**TÂCHES À RÉALISER**
1. D'après l'extrait sur l'allocation du temps d'étude, répondez brièvement :
(a) Quelles sont les deux composantes majeures de la métacognition définies par l'échange d'informations entre l'exécutif central et la mémoire ?
(b) De quels auteurs, et de quelle année, est le modèle de métacognition cité ?
(c) Quel exemple d'objectif d'apprentissage peu élevé est donné ?
2. Recopiez le passage de l'extrait sur l'allocation du temps d'étude compris entre « - Le contrôle » et « de l’étude, etc. », bornes incluses.

**EXTRAIT À LIRE**
▼

L’échange d’informations entre l’exécutif central et la mémoire définit deux composantes majeures de la métacognition (métamémoire) :
- La surveillance : l’exécutif central reçoit des informations du système de mémoire.
- Le contrôle : l’exécutif central peut utiliser ces informations pour modifier l’état de ce système. Par exemple, il va concentrer l’attention sur des informations actuellement non activées dans l’environnement, et utiliser des critères pour prendre des décisions sur la durée (ou le contenu) de l’étude, etc.
De cette manière, l’exécutif central et le système de mémoire fonctionnent comme le métaniveau et le niveau objet (respectivement) dans le modèle de métacognition de Nelson et Narens (1990).
Cette interaction entre la surveillance et le contrôle contribue également à la flexibilité de l’allocation des ressources en attention.
Les apprenants commencent une session d’étude avec un objectif particulier. Cela ne signifie pas qu’ils vont poursuivre cet objectif avec ténacité si le retour d’information du contrôle indique que les progrès ne sont pas suffisants ou que l’objectif donné ne peut pas être atteint.
Dans les deux cas, les apprenants peuvent arrêter d’exécuter les actions en cours en vue d’un objectif et en concevoir de nouvelles pour cet objectif ou un autre.
Selon le cadre de régulation basé sur la planification, l’allocation du temps d’étude sera déterminée par de multiples sources :
- La construction de la planification
- L’exécution de la planification
- Les habitudes
- La métacognition : surveillance et contrôle
L’influence de la construction de la planification sur l’allocation du temps d’étude
Lorsque les apprenants construisent une planification, l’exécutif central surveille l’environnement externe et interne à la recherche d’informations pertinentes pour la tâche.
Certaines informations potentiellement pertinentes sont :
- Les objectifs d’apprentissage
- Les critères d’évaluation
- Le temps disponible
- Les échéances
- La récompense à la clé.
Bien qu’elles soient caractérisées comme étant externes à l’apprenant, certaines de ces informations sont générées en interne ou par des interactions entre des stimuli externes et d’autres informations stockées dans sa mémoire à long terme.
Par exemple, lors de la préparation d’un examen pour un cours donné, un élève peut se fixer un objectif d’apprentissage personnel à partir d’une analyse de ses résultats antérieurs. Il peut également se référer à ses croyances quant à sa capacité à réussir cet examen.
Par exemple, il se peut qu’un élève ait obtenu des résultats relativement moyens jusqu’à l’examen final pour différentes raisons :
- Un manque de connaissances préalables ou de capacité
- Un sentiment d’efficacité personnelle peu élevé
- Le fait d’attendre systématiquement la veille pour commencer à étudier
Cet élève peut se fixer un objectif d’apprentissage peu élevé (par exemple, obtenir au moins la moitié) ou plus élevé (progresser de manière nette par rapport à ses résultats antérieurs). Cet objectif sera activé dans sa mémoire à court terme au fur et à mesure que l’apprenant se construit un programme pour l’atteindre.
Pour atteindre un objectif peu élevé de manière efficace, l’élève peut élaborer un programme visant à se concentrer sur les contenus les plus faciles et les plus susceptibles d’être testés.

▲

**MATÉRIEL**
▼

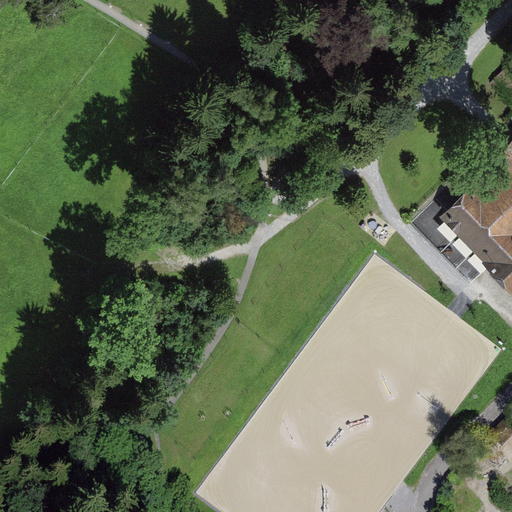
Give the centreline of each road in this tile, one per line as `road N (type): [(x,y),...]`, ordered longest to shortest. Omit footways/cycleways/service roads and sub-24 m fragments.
road 1 (track): [(81,511),(230,320),(255,241),(261,187),(248,130),(218,88),(91,0)]
road 2 (track): [(255,241),(278,185),(326,115),(429,0)]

▲

**RÉPONSES COMPLÈTES**
1.
(a) La surveillance et le contrôle.
(b) Nelson et Narens, 1990.
(c) Obtenir au moins la moitié.

2.
- Le contrôle : l’exécutif central peut utiliser ces informations pour modifier l’état de ce système. Par exemple, il va concentrer l’attention sur des informations actuellement non activées dans l’environnement, et utiliser des critères pour prendre des décisions sur la durée (ou le contenu) de l’étude, etc.